* **Task details**
Rewrite the material starting at its beginning and ending with the line that contains "112L133 102L96 118L59", putting "farmland" wherever "crop field" appears and changing nothing else.

* **Task input**

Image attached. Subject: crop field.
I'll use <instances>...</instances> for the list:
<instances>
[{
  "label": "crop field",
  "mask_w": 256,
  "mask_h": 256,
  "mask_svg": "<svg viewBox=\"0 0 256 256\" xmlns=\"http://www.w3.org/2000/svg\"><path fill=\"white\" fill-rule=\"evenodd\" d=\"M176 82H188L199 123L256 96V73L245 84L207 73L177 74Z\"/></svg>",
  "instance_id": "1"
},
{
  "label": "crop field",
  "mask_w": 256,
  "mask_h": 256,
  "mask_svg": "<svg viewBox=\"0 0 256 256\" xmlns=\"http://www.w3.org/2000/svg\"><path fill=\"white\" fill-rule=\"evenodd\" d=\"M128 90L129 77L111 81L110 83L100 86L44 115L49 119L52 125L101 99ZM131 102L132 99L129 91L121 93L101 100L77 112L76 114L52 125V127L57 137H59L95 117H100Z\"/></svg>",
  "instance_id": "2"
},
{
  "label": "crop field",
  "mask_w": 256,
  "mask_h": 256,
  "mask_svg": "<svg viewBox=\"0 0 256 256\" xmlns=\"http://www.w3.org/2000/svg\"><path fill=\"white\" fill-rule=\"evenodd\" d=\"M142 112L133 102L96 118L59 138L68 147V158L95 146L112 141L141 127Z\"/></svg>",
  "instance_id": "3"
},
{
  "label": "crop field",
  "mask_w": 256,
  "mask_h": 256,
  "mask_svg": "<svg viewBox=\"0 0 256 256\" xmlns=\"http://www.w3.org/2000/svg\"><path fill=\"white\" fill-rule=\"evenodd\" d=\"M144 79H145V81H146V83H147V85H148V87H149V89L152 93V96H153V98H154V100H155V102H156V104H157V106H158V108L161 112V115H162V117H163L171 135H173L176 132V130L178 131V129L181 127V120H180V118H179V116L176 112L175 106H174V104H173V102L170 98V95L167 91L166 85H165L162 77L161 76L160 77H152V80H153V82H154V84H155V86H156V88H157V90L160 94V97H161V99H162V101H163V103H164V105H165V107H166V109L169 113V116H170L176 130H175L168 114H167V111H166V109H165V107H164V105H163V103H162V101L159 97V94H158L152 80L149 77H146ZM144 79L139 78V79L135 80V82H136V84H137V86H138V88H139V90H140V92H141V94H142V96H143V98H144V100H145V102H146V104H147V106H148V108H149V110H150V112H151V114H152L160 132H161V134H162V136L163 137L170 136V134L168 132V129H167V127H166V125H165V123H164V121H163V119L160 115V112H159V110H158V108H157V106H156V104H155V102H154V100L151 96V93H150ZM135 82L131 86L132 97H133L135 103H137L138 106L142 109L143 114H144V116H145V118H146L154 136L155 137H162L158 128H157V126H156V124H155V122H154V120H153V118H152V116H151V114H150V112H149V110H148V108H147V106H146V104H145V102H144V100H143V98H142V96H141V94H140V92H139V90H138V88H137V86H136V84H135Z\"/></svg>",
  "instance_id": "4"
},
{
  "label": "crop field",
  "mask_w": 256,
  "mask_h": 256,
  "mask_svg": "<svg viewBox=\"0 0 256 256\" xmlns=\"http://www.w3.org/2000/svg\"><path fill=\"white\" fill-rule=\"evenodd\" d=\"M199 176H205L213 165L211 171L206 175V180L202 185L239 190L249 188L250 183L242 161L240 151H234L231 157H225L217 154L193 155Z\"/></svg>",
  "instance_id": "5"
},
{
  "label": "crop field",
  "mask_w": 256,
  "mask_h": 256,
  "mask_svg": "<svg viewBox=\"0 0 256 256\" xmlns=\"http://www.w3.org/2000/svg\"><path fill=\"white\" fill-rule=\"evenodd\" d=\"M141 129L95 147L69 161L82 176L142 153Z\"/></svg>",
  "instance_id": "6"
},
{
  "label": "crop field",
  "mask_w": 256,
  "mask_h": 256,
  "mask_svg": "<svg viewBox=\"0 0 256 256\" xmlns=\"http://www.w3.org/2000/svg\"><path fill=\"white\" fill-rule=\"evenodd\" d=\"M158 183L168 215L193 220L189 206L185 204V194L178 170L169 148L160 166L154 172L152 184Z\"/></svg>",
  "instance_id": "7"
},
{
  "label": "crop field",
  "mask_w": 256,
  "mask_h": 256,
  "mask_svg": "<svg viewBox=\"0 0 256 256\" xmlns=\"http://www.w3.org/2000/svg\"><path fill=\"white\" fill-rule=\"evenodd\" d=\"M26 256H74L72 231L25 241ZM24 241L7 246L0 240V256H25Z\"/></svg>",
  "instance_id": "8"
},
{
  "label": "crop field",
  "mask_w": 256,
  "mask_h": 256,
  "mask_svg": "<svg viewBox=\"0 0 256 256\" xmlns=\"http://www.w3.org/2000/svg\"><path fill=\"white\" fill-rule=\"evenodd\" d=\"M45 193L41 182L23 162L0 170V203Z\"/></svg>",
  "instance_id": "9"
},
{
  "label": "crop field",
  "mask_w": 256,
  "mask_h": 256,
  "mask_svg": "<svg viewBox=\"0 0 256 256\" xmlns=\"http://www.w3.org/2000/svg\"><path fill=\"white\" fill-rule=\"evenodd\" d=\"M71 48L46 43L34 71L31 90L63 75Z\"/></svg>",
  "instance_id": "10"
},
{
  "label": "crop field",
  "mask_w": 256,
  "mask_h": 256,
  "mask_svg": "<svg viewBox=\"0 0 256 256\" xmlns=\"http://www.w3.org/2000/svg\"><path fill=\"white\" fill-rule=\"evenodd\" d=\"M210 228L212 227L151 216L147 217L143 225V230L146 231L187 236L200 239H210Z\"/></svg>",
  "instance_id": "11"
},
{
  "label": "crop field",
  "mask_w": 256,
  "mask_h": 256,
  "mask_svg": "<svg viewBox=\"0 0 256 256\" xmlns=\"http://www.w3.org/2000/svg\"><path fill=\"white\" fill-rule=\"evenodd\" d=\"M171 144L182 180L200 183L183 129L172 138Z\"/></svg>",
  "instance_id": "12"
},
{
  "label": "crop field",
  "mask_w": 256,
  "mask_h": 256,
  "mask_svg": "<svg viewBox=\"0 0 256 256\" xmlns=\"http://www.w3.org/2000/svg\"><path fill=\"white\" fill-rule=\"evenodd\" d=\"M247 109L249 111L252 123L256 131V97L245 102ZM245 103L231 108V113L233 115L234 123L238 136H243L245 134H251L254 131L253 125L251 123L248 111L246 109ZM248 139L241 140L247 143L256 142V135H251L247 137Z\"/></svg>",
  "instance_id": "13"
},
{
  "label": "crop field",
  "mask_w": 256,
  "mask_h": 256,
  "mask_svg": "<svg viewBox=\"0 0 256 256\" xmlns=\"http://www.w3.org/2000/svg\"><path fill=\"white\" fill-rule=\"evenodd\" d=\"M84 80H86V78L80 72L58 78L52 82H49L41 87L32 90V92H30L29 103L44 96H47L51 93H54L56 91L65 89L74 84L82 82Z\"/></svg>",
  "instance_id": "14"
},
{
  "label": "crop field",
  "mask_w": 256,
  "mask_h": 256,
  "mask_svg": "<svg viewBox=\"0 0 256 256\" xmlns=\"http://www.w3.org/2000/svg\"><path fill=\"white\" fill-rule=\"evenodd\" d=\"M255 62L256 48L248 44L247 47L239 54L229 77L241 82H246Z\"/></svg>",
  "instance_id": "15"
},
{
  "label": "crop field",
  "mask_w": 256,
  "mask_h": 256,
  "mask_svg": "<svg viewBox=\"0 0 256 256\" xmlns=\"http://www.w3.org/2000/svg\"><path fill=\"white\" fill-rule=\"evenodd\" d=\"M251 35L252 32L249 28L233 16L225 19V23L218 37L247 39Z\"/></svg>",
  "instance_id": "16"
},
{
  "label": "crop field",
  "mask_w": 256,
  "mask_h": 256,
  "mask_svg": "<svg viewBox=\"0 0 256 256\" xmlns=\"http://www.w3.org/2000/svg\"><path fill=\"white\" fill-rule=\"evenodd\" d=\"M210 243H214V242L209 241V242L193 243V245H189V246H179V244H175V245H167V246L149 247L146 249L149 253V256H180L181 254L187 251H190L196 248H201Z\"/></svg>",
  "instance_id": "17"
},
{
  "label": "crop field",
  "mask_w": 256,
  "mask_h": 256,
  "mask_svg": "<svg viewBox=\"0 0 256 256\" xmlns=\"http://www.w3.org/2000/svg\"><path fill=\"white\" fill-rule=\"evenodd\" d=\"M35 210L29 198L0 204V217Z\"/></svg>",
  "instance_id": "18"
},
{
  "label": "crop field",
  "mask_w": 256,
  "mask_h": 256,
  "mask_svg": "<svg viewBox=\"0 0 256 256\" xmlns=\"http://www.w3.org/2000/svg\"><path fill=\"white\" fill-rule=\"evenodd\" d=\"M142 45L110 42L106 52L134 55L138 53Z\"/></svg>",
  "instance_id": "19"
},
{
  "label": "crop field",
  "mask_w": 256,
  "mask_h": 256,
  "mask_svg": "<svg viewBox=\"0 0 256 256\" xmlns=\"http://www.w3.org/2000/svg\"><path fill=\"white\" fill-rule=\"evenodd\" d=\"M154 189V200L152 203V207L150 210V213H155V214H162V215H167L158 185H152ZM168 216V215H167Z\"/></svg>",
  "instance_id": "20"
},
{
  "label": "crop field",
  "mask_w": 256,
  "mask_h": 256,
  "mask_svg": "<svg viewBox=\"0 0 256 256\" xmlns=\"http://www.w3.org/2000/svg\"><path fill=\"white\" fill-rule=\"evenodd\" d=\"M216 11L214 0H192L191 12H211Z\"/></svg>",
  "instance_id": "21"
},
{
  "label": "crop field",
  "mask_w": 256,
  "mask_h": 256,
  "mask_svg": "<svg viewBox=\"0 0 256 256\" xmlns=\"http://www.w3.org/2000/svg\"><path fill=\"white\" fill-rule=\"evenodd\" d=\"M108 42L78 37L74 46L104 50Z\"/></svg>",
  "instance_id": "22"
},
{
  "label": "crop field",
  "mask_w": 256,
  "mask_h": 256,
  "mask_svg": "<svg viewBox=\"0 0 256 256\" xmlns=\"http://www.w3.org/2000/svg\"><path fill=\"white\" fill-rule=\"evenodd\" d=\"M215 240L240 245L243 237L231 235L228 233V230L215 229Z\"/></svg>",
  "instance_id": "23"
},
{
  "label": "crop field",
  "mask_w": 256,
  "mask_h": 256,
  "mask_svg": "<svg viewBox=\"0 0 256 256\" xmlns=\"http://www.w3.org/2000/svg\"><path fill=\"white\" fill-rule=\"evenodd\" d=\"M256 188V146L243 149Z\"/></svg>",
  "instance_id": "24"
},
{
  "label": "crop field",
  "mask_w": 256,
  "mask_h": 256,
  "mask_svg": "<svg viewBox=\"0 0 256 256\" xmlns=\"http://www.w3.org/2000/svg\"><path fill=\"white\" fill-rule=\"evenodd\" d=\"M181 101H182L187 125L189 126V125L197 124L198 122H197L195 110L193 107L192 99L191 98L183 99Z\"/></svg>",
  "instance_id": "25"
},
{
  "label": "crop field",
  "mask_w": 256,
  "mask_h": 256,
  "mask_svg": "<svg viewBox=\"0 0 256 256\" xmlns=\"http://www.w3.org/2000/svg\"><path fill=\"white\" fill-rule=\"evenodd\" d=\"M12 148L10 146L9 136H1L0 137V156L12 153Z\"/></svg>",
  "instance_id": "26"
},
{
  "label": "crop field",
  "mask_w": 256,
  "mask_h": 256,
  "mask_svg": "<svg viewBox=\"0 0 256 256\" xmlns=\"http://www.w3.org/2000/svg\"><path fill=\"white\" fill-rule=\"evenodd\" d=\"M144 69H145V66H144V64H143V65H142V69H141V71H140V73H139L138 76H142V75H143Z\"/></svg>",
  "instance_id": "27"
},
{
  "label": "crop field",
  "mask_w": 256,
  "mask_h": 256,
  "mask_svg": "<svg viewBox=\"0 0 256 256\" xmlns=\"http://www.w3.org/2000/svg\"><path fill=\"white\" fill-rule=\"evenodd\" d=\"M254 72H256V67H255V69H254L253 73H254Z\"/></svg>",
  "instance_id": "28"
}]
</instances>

* **Task response**
Image attached. Subject: farmland.
I'll use <instances>...</instances> for the list:
<instances>
[{
  "label": "farmland",
  "mask_w": 256,
  "mask_h": 256,
  "mask_svg": "<svg viewBox=\"0 0 256 256\" xmlns=\"http://www.w3.org/2000/svg\"><path fill=\"white\" fill-rule=\"evenodd\" d=\"M176 82H188L199 123L256 96V73L245 84L207 73L177 74Z\"/></svg>",
  "instance_id": "1"
},
{
  "label": "farmland",
  "mask_w": 256,
  "mask_h": 256,
  "mask_svg": "<svg viewBox=\"0 0 256 256\" xmlns=\"http://www.w3.org/2000/svg\"><path fill=\"white\" fill-rule=\"evenodd\" d=\"M128 90L129 77L111 81L110 83L100 86L44 115L49 119L52 125L101 99ZM131 102L132 99L129 91L121 93L101 100L77 112L76 114L52 125V127L57 137H59L95 117H100Z\"/></svg>",
  "instance_id": "2"
},
{
  "label": "farmland",
  "mask_w": 256,
  "mask_h": 256,
  "mask_svg": "<svg viewBox=\"0 0 256 256\" xmlns=\"http://www.w3.org/2000/svg\"><path fill=\"white\" fill-rule=\"evenodd\" d=\"M142 112L133 102L96 118L59 138L68 147V158L95 146L112 141L141 127Z\"/></svg>",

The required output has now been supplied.